Find answers, ask questions, and share your expertise

Application Failed for YARN exit code 12

avatar
Contributor

Hi,

 

I've a yarn application launched via oozie in yarn-cluster mode that sometimes fails for an unknown error.

 

The stdout and stderr logs from the driver don't any error (they are cutoff in the middle of some INFO messages), but I've found a strange error in the log of the NodeManager running the AM container:

 

2017-XX-XX XX:XX:XX,XXX WARN org.apache.hadoop.yarn.server.nodemanager.LinuxContainerExecutor: Exception from container-launch with container ID: container_e14_14XXXXXXXXXXX_XXXXX_01_000001 and
 exit code: 12
ExitCodeException exitCode=12: 
        at org.apache.hadoop.util.Shell.runCommand(Shell.java:601)
        at org.apache.hadoop.util.Shell.run(Shell.java:504)
        at org.apache.hadoop.util.Shell$ShellCommandExecutor.execute(Shell.java:786)
        at org.apache.hadoop.yarn.server.nodemanager.LinuxContainerExecutor.launchContainer(LinuxContainerExecutor.java:373)
        at org.apache.hadoop.yarn.server.nodemanager.containermanager.launcher.ContainerLaunch.call(ContainerLaunch.java:302)
        at org.apache.hadoop.yarn.server.nodemanager.containermanager.launcher.ContainerLaunch.call(ContainerLaunch.java:82)
        at java.util.concurrent.FutureTask.run(FutureTask.java:262)
        at java.util.concurrent.ThreadPoolExecutor.runWorker(ThreadPoolExecutor.java:1145)
        at java.util.concurrent.ThreadPoolExecutor$Worker.run(ThreadPoolExecutor.java:615)
        at java.lang.Thread.run(Thread.java:745)

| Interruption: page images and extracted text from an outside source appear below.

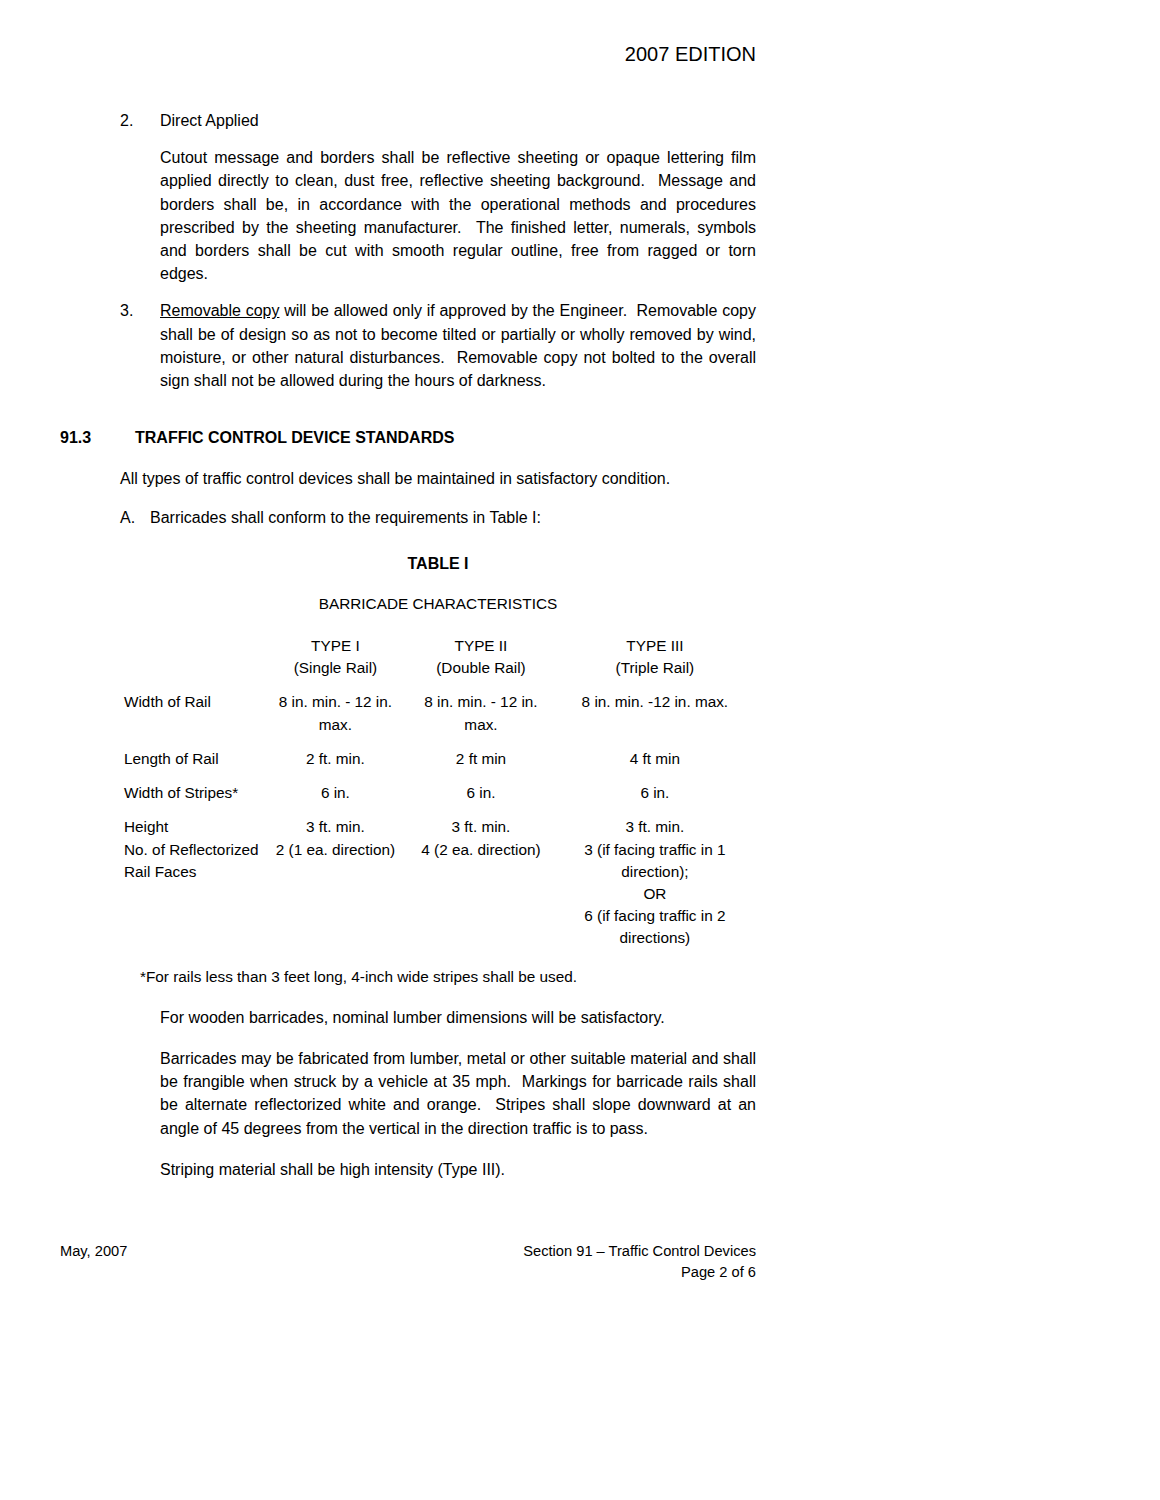2007 EDITION
2.
Direct Applied
Cutout message and borders shall be reflective sheeting or opaque lettering film applied directly to clean, dust free, reflective sheeting background. Message and borders shall be, in accordance with the operational methods and procedures prescribed by the sheeting manufacturer. The finished letter, numerals, symbols and borders shall be cut with smooth regular outline, free from ragged or torn edges.
3.
Removable copy will be allowed only if approved by the Engineer. Removable copy shall be of design so as not to become tilted or partially or wholly removed by wind, moisture, or other natural disturbances. Removable copy not bolted to the overall sign shall not be allowed during the hours of darkness.
91.3
TRAFFIC CONTROL DEVICE STANDARDS
All types of traffic control devices shall be maintained in satisfactory condition.
A.
Barricades shall conform to the requirements in Table I:
TABLE I
BARRICADE CHARACTERISTICS
| | TYPE I (Single Rail) | TYPE II (Double Rail) | TYPE III (Triple Rail) |
| --- | --- | --- | --- |
| Width of Rail | 8 in. min. - 12 in. max. | 8 in. min. - 12 in. max. | 8 in. min. -12 in. max. |
| Length of Rail | 2 ft. min. | 2 ft min | 4 ft min |
| Width of Stripes* | 6 in. | 6 in. | 6 in. |
| Height No. of Reflectorized Rail Faces | 3 ft. min. 2 (1 ea. direction) | 3 ft. min. 4 (2 ea. direction) | 3 ft. min. 3 (if facing traffic in 1 direction); OR 6 (if facing traffic in 2 directions) |
*For rails less than 3 feet long, 4-inch wide stripes shall be used.
For wooden barricades, nominal lumber dimensions will be satisfactory.
Barricades may be fabricated from lumber, metal or other suitable material and shall be frangible when struck by a vehicle at 35 mph. Markings for barricade rails shall be alternate reflectorized white and orange. Stripes shall slope downward at an angle of 45 degrees from the vertical in the direction traffic is to pass.
Striping material shall be high intensity (Type III).
May, 2007
Section 91 – Traffic Control Devices
Page 2 of 6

I've searched the documentation for this exit code but it's not included in the standard YARN exit codes:

https://www.cloudera.com/documentation/enterprise/5-8-x/topics/cdh_sg_yarn_container_exec_errors.htm...

 

Does anyone knows what this exit code 12 means?

 

2 REPLIES 2

avatar
Champion
I would track down the logs for container container_e14_14XXXXXXXXXXX_XXXXX_01_000001. That should contain more details on the actual error.

avatar
Contributor

In the logs for the ApplicationMaster/SparkDriver (which was around 4GB) I've found a StackOverflowError from Spark reporter thread: I've found this Spark issue https://issues.apache.org/jira/browse/SPARK-18750 that matches my error.

 

The job was launched used dynamicAllocation and requested an insane number of containers (16000 with 20GB/8cores) and apparently this can cause a SO in the Spark thread managing the executors.

 

An easy workaround is to disable dynamicAllocation and use a fixed number of executor. With 10 executors the job is running fine.